O Código de Defesa do Consumidor trouxe o conceito de “responsabilidade independentemente de culpa” aplicável explicitamente aos defeitos construtivos, citados na sua seção II, e não explicitados para os vícios construtivos citados na seção III, mas que a jurisprudência dos últimos 20 anos se incumbiu de aplicar também a esses vícios. Nas relações regidas pelo Código Civil essa “responsabilidade independentemente de culpa” está agora explicitada no parágrafo único do artigo 927, que diz: “aquele que, por ato ilícito (artigos 186 e 187) causar dano a outrem, fica obrigado a repará-lo. Parágrafo único: Haverá obrigação de reparar o dano, independentemente de culpa, nos casos especificados em lei, ou quando a atividade normalmente desenvolvida pelo autor do dano implicar, por sua natureza, risco para os direitos de outrem”. A maioria dos doutrinadores tem interpretado que a indústria da construção civil está dentro das atividades citadas nesse parágrafo único.
Pelo Código de Defesa, vícios e defeitos não são palavras sinônimas então?

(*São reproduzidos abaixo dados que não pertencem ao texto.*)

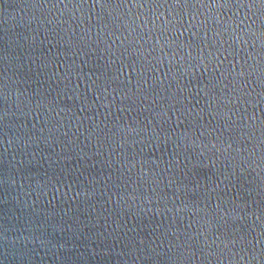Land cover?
<instances>
[{"label":"water","instance_id":"1","mask_svg":"<svg viewBox=\"0 0 264 264\" xmlns=\"http://www.w3.org/2000/svg\"><path fill=\"white\" fill-rule=\"evenodd\" d=\"M0 264H264V0H0Z\"/></svg>","mask_w":264,"mask_h":264}]
</instances>
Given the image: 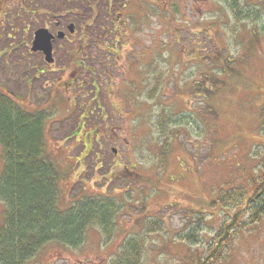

A maioria dos livros jurídicos não consegue distinguir claramente essas palavras como quer o Código de Defesa do Consumidor. Aprendi com o doutor Brito Filomeno, secretário da Comissão de Juristas que redigiu o CDC, que as falhas construtivas comuns constituem os vícios construtivos citados na seção III do CDC. Os “defeitos” citados na seção II do CDC são também falhas construtivas, mas de um tipo especial, que afeta – ou ameaça afetar – a segurança do consumidor, cujo principal componente é a sua saúde.